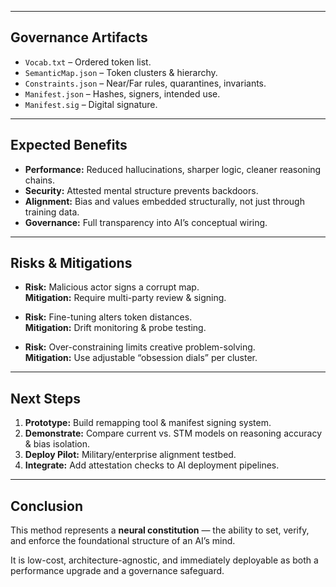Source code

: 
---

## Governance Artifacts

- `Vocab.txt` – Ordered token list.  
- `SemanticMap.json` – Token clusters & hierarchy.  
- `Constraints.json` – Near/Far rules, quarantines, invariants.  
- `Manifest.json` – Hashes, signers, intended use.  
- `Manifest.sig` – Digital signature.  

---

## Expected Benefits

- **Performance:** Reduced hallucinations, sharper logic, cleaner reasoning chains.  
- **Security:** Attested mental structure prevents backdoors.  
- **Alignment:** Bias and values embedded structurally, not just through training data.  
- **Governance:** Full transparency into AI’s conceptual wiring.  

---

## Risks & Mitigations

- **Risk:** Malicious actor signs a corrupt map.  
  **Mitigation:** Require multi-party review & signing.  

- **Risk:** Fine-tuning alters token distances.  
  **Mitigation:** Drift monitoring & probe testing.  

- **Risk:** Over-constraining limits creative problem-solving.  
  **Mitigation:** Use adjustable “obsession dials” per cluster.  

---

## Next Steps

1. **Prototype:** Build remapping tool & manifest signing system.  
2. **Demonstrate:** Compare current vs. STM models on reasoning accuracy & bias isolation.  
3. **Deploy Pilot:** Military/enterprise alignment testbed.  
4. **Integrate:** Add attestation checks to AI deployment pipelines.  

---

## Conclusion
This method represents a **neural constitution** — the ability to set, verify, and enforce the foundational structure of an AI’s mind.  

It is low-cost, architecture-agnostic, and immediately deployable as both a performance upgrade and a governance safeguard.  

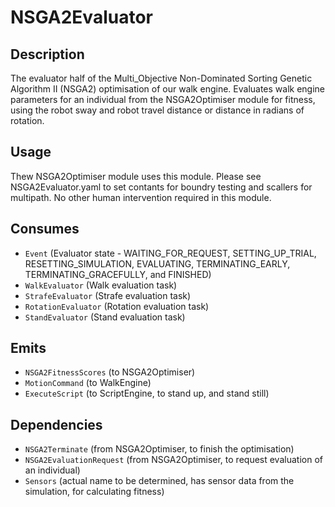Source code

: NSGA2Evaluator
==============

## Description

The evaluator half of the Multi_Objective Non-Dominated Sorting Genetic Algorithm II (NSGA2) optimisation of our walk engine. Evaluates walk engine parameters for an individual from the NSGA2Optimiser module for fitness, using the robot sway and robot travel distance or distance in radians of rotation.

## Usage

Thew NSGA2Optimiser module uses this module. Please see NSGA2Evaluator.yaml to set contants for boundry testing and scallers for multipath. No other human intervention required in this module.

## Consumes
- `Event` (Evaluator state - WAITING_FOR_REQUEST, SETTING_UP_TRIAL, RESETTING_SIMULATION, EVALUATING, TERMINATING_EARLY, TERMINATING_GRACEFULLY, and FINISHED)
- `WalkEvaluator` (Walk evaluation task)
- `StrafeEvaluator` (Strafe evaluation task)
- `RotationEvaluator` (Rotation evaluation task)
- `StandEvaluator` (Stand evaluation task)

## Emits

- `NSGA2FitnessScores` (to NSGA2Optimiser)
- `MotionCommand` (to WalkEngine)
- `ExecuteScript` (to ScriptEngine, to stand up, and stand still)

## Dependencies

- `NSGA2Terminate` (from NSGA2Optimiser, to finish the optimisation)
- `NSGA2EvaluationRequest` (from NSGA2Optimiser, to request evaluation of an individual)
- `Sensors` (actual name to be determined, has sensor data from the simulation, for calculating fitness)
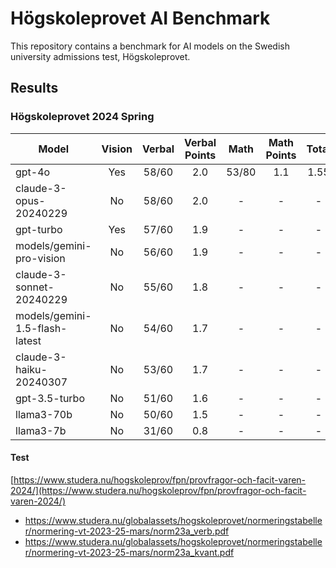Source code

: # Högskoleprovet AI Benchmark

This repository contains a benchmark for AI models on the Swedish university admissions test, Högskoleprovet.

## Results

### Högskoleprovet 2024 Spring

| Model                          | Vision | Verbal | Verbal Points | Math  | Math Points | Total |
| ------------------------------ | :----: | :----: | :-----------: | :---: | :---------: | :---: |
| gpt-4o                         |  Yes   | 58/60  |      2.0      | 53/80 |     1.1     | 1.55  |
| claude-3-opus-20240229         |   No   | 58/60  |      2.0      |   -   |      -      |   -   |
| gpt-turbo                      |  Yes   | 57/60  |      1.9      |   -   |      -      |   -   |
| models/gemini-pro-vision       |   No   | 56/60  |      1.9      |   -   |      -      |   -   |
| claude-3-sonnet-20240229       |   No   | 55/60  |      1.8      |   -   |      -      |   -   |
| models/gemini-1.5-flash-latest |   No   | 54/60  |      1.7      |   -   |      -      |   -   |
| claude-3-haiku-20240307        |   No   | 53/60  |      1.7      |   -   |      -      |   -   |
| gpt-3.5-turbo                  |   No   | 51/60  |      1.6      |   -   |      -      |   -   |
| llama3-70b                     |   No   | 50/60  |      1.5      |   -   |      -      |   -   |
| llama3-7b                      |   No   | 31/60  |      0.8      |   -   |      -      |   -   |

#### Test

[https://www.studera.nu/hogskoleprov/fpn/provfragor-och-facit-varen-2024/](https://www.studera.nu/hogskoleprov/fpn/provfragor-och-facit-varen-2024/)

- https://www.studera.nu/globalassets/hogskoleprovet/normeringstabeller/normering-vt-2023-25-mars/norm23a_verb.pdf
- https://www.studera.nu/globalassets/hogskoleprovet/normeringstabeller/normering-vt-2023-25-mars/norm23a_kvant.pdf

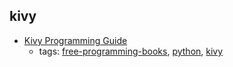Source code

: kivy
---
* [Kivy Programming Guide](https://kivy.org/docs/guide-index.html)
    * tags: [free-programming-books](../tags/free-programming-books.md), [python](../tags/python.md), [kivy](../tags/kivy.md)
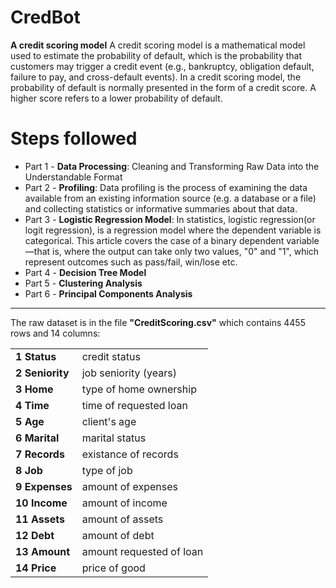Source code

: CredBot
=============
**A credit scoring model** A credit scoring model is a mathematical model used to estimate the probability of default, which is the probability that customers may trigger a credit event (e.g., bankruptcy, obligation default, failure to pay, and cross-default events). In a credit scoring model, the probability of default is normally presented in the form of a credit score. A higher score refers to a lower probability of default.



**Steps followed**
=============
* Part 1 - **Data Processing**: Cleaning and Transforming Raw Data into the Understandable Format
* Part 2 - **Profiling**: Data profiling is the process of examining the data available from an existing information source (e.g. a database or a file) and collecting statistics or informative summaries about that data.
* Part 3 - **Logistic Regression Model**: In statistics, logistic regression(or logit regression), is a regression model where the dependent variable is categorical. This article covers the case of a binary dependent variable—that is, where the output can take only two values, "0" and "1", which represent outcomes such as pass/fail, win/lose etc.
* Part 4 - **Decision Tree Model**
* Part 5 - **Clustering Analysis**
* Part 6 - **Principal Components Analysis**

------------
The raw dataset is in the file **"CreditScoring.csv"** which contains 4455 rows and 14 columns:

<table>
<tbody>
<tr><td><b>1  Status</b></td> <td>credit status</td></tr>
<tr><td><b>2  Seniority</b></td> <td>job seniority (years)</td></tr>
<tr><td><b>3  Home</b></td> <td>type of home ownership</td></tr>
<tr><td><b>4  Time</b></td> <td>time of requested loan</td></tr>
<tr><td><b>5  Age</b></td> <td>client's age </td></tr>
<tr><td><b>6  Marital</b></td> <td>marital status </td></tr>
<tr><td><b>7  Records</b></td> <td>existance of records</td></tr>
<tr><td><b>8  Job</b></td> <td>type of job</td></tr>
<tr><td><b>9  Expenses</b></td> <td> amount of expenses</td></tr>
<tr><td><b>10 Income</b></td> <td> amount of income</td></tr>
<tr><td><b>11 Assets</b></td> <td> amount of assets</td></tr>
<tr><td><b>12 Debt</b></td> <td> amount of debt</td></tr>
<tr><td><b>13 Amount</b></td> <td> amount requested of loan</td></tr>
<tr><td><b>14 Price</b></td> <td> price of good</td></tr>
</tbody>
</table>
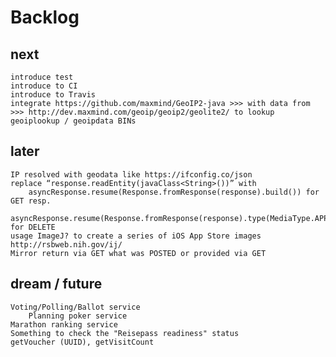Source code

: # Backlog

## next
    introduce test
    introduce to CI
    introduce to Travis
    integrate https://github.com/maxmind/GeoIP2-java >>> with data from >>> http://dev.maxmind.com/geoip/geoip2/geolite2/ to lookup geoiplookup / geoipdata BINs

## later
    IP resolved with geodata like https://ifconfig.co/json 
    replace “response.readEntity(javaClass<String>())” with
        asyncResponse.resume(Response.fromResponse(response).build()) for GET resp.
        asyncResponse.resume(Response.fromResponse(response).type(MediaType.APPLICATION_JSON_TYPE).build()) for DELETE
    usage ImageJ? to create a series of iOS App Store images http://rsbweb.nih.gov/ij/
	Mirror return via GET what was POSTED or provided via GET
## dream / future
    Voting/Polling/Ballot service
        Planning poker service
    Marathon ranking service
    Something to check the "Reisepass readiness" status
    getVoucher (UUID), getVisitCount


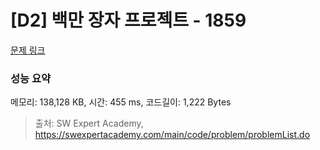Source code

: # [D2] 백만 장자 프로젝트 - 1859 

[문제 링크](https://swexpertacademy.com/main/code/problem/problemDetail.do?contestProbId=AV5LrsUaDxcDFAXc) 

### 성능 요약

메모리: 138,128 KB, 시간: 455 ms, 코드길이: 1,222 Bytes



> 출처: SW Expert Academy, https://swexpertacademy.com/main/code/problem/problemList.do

*-*-*

### EXERCISE GOAL:
Tally the lines in the entries above that contain the string "models", treating uppercase and lowercase letters as distinct. Reply with the number only.

### ANSWER AREA:
4